Notes to consolidated financial statements As at June 30, 2020 and 2019 Prepared in Canadian Dollars
| June 30, 2019 | |||||
|---|---|---|---|---|---|
| ConsumerPackagedGoods$ | PediatricBiopharma$ | Corporate$ | Eliminations$ | Total$ | |
| Revenue | 3,628,650 | - | - | - | 3,628,650 |
| Cost of sales | 1,862,094 | - | - | - | 1,862,094 |
| Interest on long-term debt | 61,406 | - | 213,825 | - | 275,231 |
| Accreted interest | 51,857 | - | 73,218 | - | 125,075 |
| Amortization of intangible assets | 143,383 | - | - | - | 143,383 |
| Amortization of deferred financing costsGain on write-down of contingentconsideration payable | 58,207(77,670) | -- | -- | -- | 58,207(77,670) |
| Amortization of property and equipment | - | - | 4,553 | - | 4,553 |
| Stock-based compensation | - | - | 32,250 | - | 32,250 |
| Remaining expenses | 1,884,519 | 309,425 | 2,221,247 | 517,278 | 4,932,469 |
| Net segment loss | (355,146) | (309.425) | (2,545,093) | (517,278) | (3,726,942) |
| Segment assets | 1,222,726 | 92,554 | 10,678,153 | (3,432,981) | 8,560,452 |
| Additions to property and equipment | - | - | 2,113 | - | 2,113 |
| Additions to intangible assets | 7,502 | 1,154,267 | - | - | 1,161,769 |
| Segment liabilities | 1,906,016 | 406,089 | 2,878,035 | (1,677,996) | 3,512,144 |
24. Subsequent events
- On July 9, 2020, the Company has completed a private placement (third tranche) that was originally announced on May 25, 2020. The Company issued 2,649,916 units of the Company at a price of $0.035 per unit, for gross proceeds of $92,747 to the Company. Each unit consists of one common share of the Company and one share purchase warrant entitling the holder thereof to purchase one common share at a price of $0.05 for the next 2 years. No finder's fees were paid.

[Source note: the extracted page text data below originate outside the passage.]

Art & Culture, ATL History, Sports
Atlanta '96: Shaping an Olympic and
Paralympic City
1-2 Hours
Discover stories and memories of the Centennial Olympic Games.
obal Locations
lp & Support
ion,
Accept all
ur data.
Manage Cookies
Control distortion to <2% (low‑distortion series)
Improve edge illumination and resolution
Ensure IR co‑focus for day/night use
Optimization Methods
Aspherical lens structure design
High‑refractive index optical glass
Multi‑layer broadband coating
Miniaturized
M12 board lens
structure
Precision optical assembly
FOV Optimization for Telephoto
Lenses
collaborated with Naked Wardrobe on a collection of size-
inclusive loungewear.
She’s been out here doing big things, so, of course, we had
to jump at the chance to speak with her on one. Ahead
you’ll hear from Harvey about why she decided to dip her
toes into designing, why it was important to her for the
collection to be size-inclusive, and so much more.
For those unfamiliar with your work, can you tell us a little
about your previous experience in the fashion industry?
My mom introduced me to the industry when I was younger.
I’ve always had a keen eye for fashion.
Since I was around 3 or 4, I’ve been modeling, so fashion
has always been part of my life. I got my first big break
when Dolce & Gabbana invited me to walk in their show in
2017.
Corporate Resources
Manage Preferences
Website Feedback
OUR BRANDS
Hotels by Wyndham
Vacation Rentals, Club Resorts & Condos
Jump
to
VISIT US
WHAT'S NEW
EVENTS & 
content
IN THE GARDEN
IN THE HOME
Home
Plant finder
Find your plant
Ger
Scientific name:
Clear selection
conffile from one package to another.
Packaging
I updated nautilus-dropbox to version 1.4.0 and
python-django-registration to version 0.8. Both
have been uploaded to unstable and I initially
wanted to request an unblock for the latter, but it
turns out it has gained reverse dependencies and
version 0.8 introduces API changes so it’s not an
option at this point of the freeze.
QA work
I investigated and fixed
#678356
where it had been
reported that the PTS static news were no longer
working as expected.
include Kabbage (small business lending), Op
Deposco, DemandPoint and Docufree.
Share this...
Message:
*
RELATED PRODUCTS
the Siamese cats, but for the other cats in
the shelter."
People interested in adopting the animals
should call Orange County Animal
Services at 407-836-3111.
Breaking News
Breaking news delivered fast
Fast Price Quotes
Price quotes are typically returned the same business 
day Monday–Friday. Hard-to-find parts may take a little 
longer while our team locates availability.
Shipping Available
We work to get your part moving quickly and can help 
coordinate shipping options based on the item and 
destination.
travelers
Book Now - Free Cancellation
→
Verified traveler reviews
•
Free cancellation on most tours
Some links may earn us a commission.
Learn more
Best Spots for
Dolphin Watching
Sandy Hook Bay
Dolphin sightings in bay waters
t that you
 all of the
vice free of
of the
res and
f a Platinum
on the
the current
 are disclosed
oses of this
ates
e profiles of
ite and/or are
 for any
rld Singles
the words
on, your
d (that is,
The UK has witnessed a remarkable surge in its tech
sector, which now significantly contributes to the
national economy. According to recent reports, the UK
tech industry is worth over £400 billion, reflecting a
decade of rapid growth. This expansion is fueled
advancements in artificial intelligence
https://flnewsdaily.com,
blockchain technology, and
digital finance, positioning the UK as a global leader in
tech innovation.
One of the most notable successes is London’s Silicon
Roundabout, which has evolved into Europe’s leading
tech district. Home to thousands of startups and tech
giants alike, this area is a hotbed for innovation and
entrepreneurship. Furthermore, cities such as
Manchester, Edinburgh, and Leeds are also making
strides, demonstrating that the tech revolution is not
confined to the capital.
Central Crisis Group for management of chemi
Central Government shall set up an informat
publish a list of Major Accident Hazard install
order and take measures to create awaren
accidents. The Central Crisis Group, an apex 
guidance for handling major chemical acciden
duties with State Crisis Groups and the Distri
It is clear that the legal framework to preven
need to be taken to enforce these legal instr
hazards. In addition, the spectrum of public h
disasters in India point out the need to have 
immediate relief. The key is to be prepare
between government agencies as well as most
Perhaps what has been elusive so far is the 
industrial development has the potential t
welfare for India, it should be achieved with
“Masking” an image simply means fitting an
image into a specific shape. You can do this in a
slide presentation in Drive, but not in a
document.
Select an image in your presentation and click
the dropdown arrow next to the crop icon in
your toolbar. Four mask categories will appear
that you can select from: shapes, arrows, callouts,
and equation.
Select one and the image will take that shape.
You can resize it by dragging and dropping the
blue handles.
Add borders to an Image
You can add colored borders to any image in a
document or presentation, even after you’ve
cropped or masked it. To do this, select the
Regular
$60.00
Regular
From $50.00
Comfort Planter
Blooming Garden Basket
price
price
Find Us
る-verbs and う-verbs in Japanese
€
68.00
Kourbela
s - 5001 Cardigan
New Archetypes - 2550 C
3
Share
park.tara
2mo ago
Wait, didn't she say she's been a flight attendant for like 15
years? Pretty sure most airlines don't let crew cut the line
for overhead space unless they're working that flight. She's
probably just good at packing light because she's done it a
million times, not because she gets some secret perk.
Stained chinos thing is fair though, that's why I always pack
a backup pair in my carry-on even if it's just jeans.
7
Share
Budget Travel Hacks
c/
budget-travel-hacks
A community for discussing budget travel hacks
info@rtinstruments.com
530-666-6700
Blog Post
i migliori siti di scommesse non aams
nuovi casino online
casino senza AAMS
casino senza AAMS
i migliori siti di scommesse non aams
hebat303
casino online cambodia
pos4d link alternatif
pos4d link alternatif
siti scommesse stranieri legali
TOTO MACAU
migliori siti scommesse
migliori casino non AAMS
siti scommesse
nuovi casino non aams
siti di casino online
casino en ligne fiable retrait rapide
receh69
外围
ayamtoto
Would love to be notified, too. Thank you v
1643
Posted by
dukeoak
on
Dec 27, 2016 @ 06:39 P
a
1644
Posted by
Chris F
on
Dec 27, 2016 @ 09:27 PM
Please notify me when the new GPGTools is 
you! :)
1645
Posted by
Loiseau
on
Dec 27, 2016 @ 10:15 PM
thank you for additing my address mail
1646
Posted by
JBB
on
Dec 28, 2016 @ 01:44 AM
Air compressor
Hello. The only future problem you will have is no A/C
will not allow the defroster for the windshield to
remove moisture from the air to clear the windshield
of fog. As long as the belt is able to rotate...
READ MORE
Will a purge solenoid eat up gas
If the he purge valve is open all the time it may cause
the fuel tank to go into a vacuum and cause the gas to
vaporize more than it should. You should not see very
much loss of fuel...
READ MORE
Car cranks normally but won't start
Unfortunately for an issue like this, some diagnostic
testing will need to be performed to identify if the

- On September 18, 2020, the convertible note holders elected to complete cashless exercise of 4,500,000 warrants, with the Warrant price to be deducted from the Common Shares issuable upon such exercise. The number of Common Shares received upon such cashless exercise was equal to 1,500,000 based on the closing price of $0.075 and $0.05 warrant price.
- On December 18, 2020, the Company signed an agreement with the convertible note holders (see note 13) to extend the term of the repayment of the convertible notes. On December 20, 2020, the Company was due to repay convertible notes in the amount of $2,352,941. As per the agreement among the Company and all convertible note holders, the maturity date of these convertible notes has been extended to January 31, 2021, subject to the conditions below:
- All warrants issued to convertible note holders, which have a strike price of $0.05 and were scheduled to expire on December 20, 2020, shall have their expiration date amended to December 20, 2022;
- The Company agreed to pay an extension fee of $24,000 to the convertible note holders, which can be paid either in cash or through the issuance of 800,000 common shares of the Company; and
- Interest and monitoring fees for January 2021 must be paid by December 28, 2020.
The Company opted to pay the above extension fee in shares. In addition, the Company may at its option extend the maturity date of the convertible notes up to three times for an additional 30 days each by paying an additional extension fee equal to 2% of the principal balance of the convertible notes for each extension.